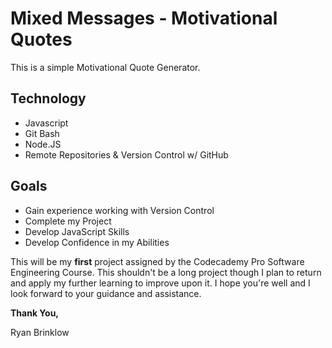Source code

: # Mixed Messages - Motivational Quotes

This is a simple Motivational Quote Generator.

## Technology

- Javascript
- Git Bash
- Node.JS
- Remote Repositories & Version Control w/ GitHub

## Goals

- Gain experience working with Version Control
- Complete my Project
- Develop JavaScript Skills
- Develop Confidence in my Abilities

This will be my **first** project assigned by the Codecademy Pro Software Engineering Course. This shouldn't be a long project though I plan to return and apply my further learning to improve upon it. I hope you're well and I look forward to your guidance and assistance.

**Thank You,**

Ryan Brinklow
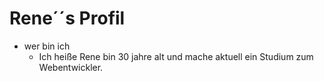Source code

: # Rene´´s Profil

-  wer bin ich 
   -  Ich heiße Rene bin 30 jahre alt und mache aktuell ein Studium zum Webentwickler.
  
  
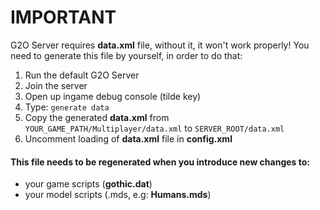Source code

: # IMPORTANT

G2O Server requires **data.xml** file, without it, it won't work properly!
You need to generate this file by yourself, in order to do that:

1. Run the default G2O Server
2. Join the server
3. Open up ingame debug console (tilde key)
4. Type: `generate data`
5. Copy the generated **data.xml** from `YOUR_GAME_PATH/Multiplayer/data.xml` to `SERVER_ROOT/data.xml`
6. Uncomment loading of **data.xml** file in **config.xml**

#### This file needs to be regenerated when you introduce new changes to:
- your game scripts (**gothic.dat**)
- your model scripts (.mds, e.g: **Humans.mds**)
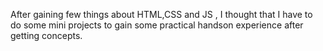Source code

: After gaining few things about HTML,CSS and JS , I thought  that I have to do some mini projects to gain some practical handson experience after getting concepts.
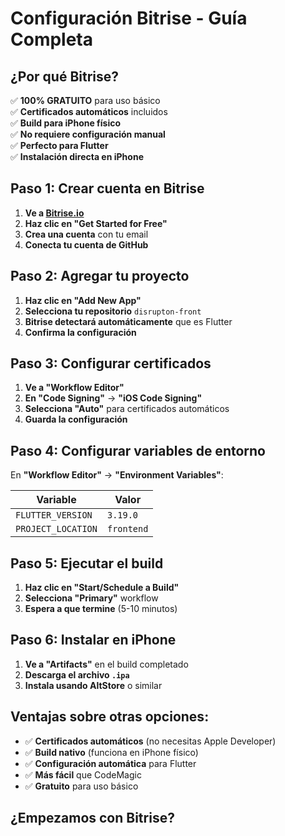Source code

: # Configuración Bitrise - Guía Completa

## ¿Por qué Bitrise?

✅ **100% GRATUITO** para uso básico  
✅ **Certificados automáticos** incluidos  
✅ **Build para iPhone físico**  
✅ **No requiere configuración manual**  
✅ **Perfecto para Flutter**  
✅ **Instalación directa en iPhone**  

## Paso 1: Crear cuenta en Bitrise

1. **Ve a [Bitrise.io](https://bitrise.io/)**
2. **Haz clic en "Get Started for Free"**
3. **Crea una cuenta** con tu email
4. **Conecta tu cuenta de GitHub**

## Paso 2: Agregar tu proyecto

1. **Haz clic en "Add New App"**
2. **Selecciona tu repositorio** `disrupton-front`
3. **Bitrise detectará automáticamente** que es Flutter
4. **Confirma la configuración**

## Paso 3: Configurar certificados

1. **Ve a "Workflow Editor"**
2. **En "Code Signing"** → **"iOS Code Signing"**
3. **Selecciona "Auto"** para certificados automáticos
4. **Guarda la configuración**

## Paso 4: Configurar variables de entorno

En **"Workflow Editor"** → **"Environment Variables"**:

| Variable | Valor |
|----------|-------|
| `FLUTTER_VERSION` | `3.19.0` |
| `PROJECT_LOCATION` | `frontend` |

## Paso 5: Ejecutar el build

1. **Haz clic en "Start/Schedule a Build"**
2. **Selecciona "Primary"** workflow
3. **Espera a que termine** (5-10 minutos)

## Paso 6: Instalar en iPhone

1. **Ve a "Artifacts"** en el build completado
2. **Descarga el archivo `.ipa`**
3. **Instala usando AltStore** o similar

## Ventajas sobre otras opciones:

- ✅ **Certificados automáticos** (no necesitas Apple Developer)
- ✅ **Build nativo** (funciona en iPhone físico)
- ✅ **Configuración automática** para Flutter
- ✅ **Más fácil** que CodeMagic
- ✅ **Gratuito** para uso básico

## ¿Empezamos con Bitrise?
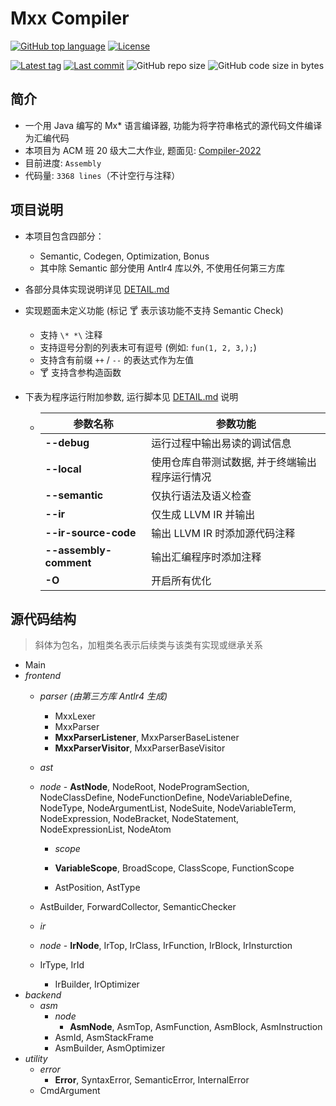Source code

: # Mxx Compiler

[![GitHub top language](https://img.shields.io/github/languages/top/PaperL/Mxx-Compiler)](http://jdk.java.net/17/)
[![License](https://img.shields.io/github/license/PaperL/Mxx-Compiler)](https://www.gnu.org/licenses/gpl-3.0.html)

[![Latest tag](https://img.shields.io/github/v/tag/PaperL/Mxx-Compiler)](https://github.com/PaperL/Mxx-Compiler/tags)
[![Last commit](https://img.shields.io/github/last-commit/PaperL/Mxx-Compiler)](https://github.com/PaperL/Mxx-Compiler/commits/)
![GitHub repo size](https://img.shields.io/github/repo-size/PaperL/Mxx-Compiler)
![GitHub code size in bytes](https://img.shields.io/github/languages/code-size/PaperL/Mxx-Compiler)

## 简介

- 一个用 Java 编写的 Mx* 语言编译器, 功能为将字符串格式的源代码文件编译为汇编代码
- 本项目为 ACM 班 20 级大二大作业, 题面见: [Compiler-2022](https://github.com/ACMClassCourses/Compiler-Design-Implementation)
- 目前进度: `Assembly`
- 代码量: `3368 lines`（不计空行与注释）



## 项目说明

- 本项目包含四部分：
  - Semantic, Codegen, Optimization, Bonus
  - 其中除 Semantic 部分使用 Antlr4 库以外, 不使用任何第三方库
  
- 各部分具体实现说明详见 [DETAIL.md](https://github.com/PaperL/Mxx-Compiler/blob/main/DETAIL.md)

- 实现题面未定义功能 (标记 🍸 表示该功能不支持 Semantic Check)
  - 支持 ` \* *\ ` 注释
  - 支持逗号分割的列表末可有逗号 (例如: `fun(1, 2, 3,);`)
  - 支持含有前缀 `++` / `--` 的表达式作为左值
  - 🍸 支持含参构造函数
  
- 下表为程序运行附加参数, 运行脚本见 [DETAIL.md](https://github.com/PaperL/Mxx-Compiler/blob/main/DETAIL.md) 说明

  - | 参数名称               | 参数功能                                       |
    | ---------------------- | ---------------------------------------------- |
    | **--debug**            | 运行过程中输出易读的调试信息                   |
    | **--local**            | 使用仓库自带测试数据, 并于终端输出程序运行情况 |
    | **--semantic**         | 仅执行语法及语义检查                           |
    | **--ir**               | 仅生成 LLVM IR 并输出                          |
    | **--ir-source-code**   | 输出 LLVM IR 时添加源代码注释                  |
    | **--assembly-comment** | 输出汇编程序时添加注释                         |
    | **-O**                 | 开启所有优化                                   |



## 源代码结构

> 斜体为包名，加粗类名表示后续类与该类有实现或继承关系

- Main
- *frontend*
    - *parser (由第三方库 Antlr4 生成)*
        - MxxLexer
        - MxxParser
        - **MxxParserListener**, MxxParserBaseListener
        - **MxxParserVisitor**, MxxParserBaseVisitor
        
    - *ast*
    - *node*
            - **AstNode**, NodeRoot, NodeProgramSection, NodeClassDefine, NodeFunctionDefine, NodeVariableDefine, NodeType, NodeArgumentList, NodeSuite, NodeVariableTerm, NodeExpression, NodeBracket, NodeStatement, NodeExpressionList, NodeAtom
    
        - *scope*
        - **VariableScope**, BroadScope, ClassScope, FunctionScope
    
        - AstPosition, AstType
    - AstBuilder, ForwardCollector, SemanticChecker
    
    - *ir*
    - *node*
            - **IrNode**, IrTop, IrClass, IrFunction, IrBlock, IrInsturction
    - IrType, IrId
        - IrBuilder, IrOptimizer
- *backend*
    - *asm*
        - *node*
            - **AsmNode**, AsmTop, AsmFunction, AsmBlock, AsmInstruction
        - AsmId, AsmStackFrame
        - AsmBuilder, AsmOptimizer
- *utility*
    - *error*
        - **Error**, SyntaxError, SemanticError, InternalError
    - CmdArgument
======
Pick out every line in the records that contains the string "frontend". Case counts.

| `PROJECT_LOCATION` | `frontend` |
- *frontend*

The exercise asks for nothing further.